Les châssis étaient envoyés par chemin de fer depuis Bentley, à Crewe, jusqu'à l'usine Mulliner de New Kings Road. Bien que toutes les voitures à conduite à droite et boîte manuelle aient été équipées du levier de vitesses au plancher habituel, les modèles à conduite à gauche étaient dotés d'un levier de vitesses au volant, très à la mode à l'époque. Cela semblait peu prometteur, mais il paraît que ce système était excellent.

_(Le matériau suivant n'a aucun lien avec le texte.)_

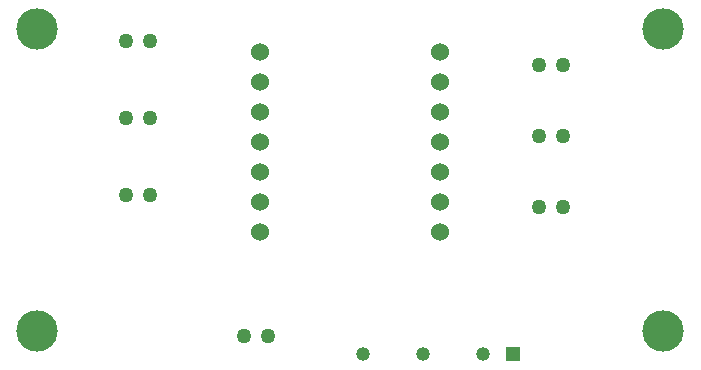
<source format=gbs>
%TF.GenerationSoftware,KiCad,Pcbnew,9.0.0*%
%TF.CreationDate,2025-11-02T14:52:09-05:00*%
%TF.ProjectId,OlfactoryDisplay_main_v2,4f6c6661-6374-46f7-9279-446973706c61,rev?*%
%TF.SameCoordinates,Original*%
%TF.FileFunction,Soldermask,Bot*%
%TF.FilePolarity,Negative*%
%FSLAX46Y46*%
G04 Gerber Fmt 4.6, Leading zero omitted, Abs format (unit mm)*
G04 Created by KiCad (PCBNEW 9.0.0) date 2025-11-02 14:52:09*
%MOMM*%
%LPD*%
G01*
G04 APERTURE LIST*
%ADD10C,1.270000*%
%ADD11C,3.500000*%
%ADD12C,1.524000*%
%ADD13R,1.180000X1.180000*%
%ADD14C,1.180000*%
G04 APERTURE END LIST*
D10*
%TO.C,J3*%
X124000000Y-92818500D03*
X121999999Y-92818500D03*
%TD*%
%TO.C,J2*%
X89000001Y-91318500D03*
X87000000Y-91318500D03*
%TD*%
D11*
%TO.C,REF\u002A\u002A*%
X79500000Y-83818500D03*
%TD*%
D12*
%TO.C,U7*%
X98380000Y-85698500D03*
X98380000Y-88238500D03*
X98380000Y-90778500D03*
X98380000Y-93318500D03*
X98380000Y-95858500D03*
X98380000Y-98398500D03*
X98380000Y-100938500D03*
X113620000Y-100938500D03*
X113620000Y-98398500D03*
X113620000Y-95858500D03*
X113620000Y-93318500D03*
X113620000Y-90778500D03*
X113620000Y-88238500D03*
X113620000Y-85698500D03*
%TD*%
D10*
%TO.C,J9*%
X89000001Y-97818500D03*
X87000000Y-97818500D03*
%TD*%
D11*
%TO.C,REF\u002A\u002A*%
X132500000Y-83818500D03*
%TD*%
D10*
%TO.C,J4*%
X124000000Y-86818500D03*
X121999999Y-86818500D03*
%TD*%
D11*
%TO.C,REF\u002A\u002A*%
X79500000Y-109318500D03*
%TD*%
D10*
%TO.C,J1*%
X89000001Y-84818500D03*
X87000000Y-84818500D03*
%TD*%
%TO.C,J7*%
X96999999Y-109818500D03*
X99000000Y-109818500D03*
%TD*%
%TO.C,J5*%
X124000000Y-98818500D03*
X121999999Y-98818500D03*
%TD*%
D13*
%TO.C,PS1*%
X119750000Y-111318500D03*
D14*
X117210000Y-111318500D03*
X112130000Y-111318500D03*
X107050000Y-111318500D03*
%TD*%
D11*
%TO.C,REF\u002A\u002A*%
X132500000Y-109318500D03*
%TD*%
M02*

</source>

Le changement de plancher central, disponible en option sur les modèles à conduite à gauche et à droite, est moins réussi. Seules les premières Continental répondaient aux spécifications d'origine en matière de légèreté. Les suppressions visant à réduire le poids, telles que le cendrier, la radio et le bouchon du radiateur, ont été immédiatement réintégrées dans les voitures de série.
Les pare-chocs en alliage ont presque immédiatement disparu au profit du modèle Wilmot Breedon « export » très résistant, et, de plus en plus, les clients qui pouvaient réellement s'offrir une telle voiture recherchaient également le confort de leur foyer, exigeant des sièges plus larges et plus lourds ainsi que des vitres électriques.
Les modèles de la série D, équipés de moteurs plus puissants de 4,9 litres, compensaient dans une certaine mesure le poids supplémentaire (ces moteurs ont été installés a posteriori sur un certain nombre de voitures des séries précédentes), mais il serait erroné de penser que les voitures plus récentes sont nécessairement plus lourdes. Au final, seuls 42 acheteurs ont choisi l'option automatique.
Il convient également de noter que toutes les Continental n'étaient pas équipées de la carrosserie HJ Mulliner : environ 15 voitures des séries C, D et E ont été équipées d'une carrosserie alternative. Park Ward a construit quatre cabriolets et deux voitures deux portes, tandis que les carrossiers étrangers Franay, Graber et Pinin Farina ont réalisé le reste.
La production de la Bentley R-type Continental prit fin en avril 1955. Bien que le nom Continental ait été conservé sur certains magnifiques coupés carrossés jusqu'au milieu des années 60, aucun d'entre eux ne parvint à retrouver la magie du modèle original.
Lorsqu'il devint de plus en plus évident qu'il n'y aurait plus de Continental S-type légères à boîte de vitesses manuelle fidèles à la lettre et à l'esprit de la voiture de 1951, le marché comprit rapidement à quel point la R-type de Bentley avait été un modèle exceptionnel, et son avenir en tant que classique incontournable fut assuré.
Même à la fin des années 60, avant que le mouvement des voitures classiques n'atteigne sa masse critique, une Continental R-type de 15 ans en bon état et en parfait état de marche atteignait encore la moitié du prix d'une Silver Shadow neuve.
Une telle réputation ne s'acquiert pas facilement, et la Continental, moins nombreuse que la plupart des modèles Bentley « WO », mérite tout autant l'admiration dont elle fait l'objet aujourd'hui qu'une Ferrari 250GT SWB, une BMW 507 ou une Mercedes-Benz 300SL.
Sans aucun doute la plus belle et la plus rapide des voitures routières transcontinentales des années 1950, elle est aussi, peut-être, la meilleure Bentley jamais construite.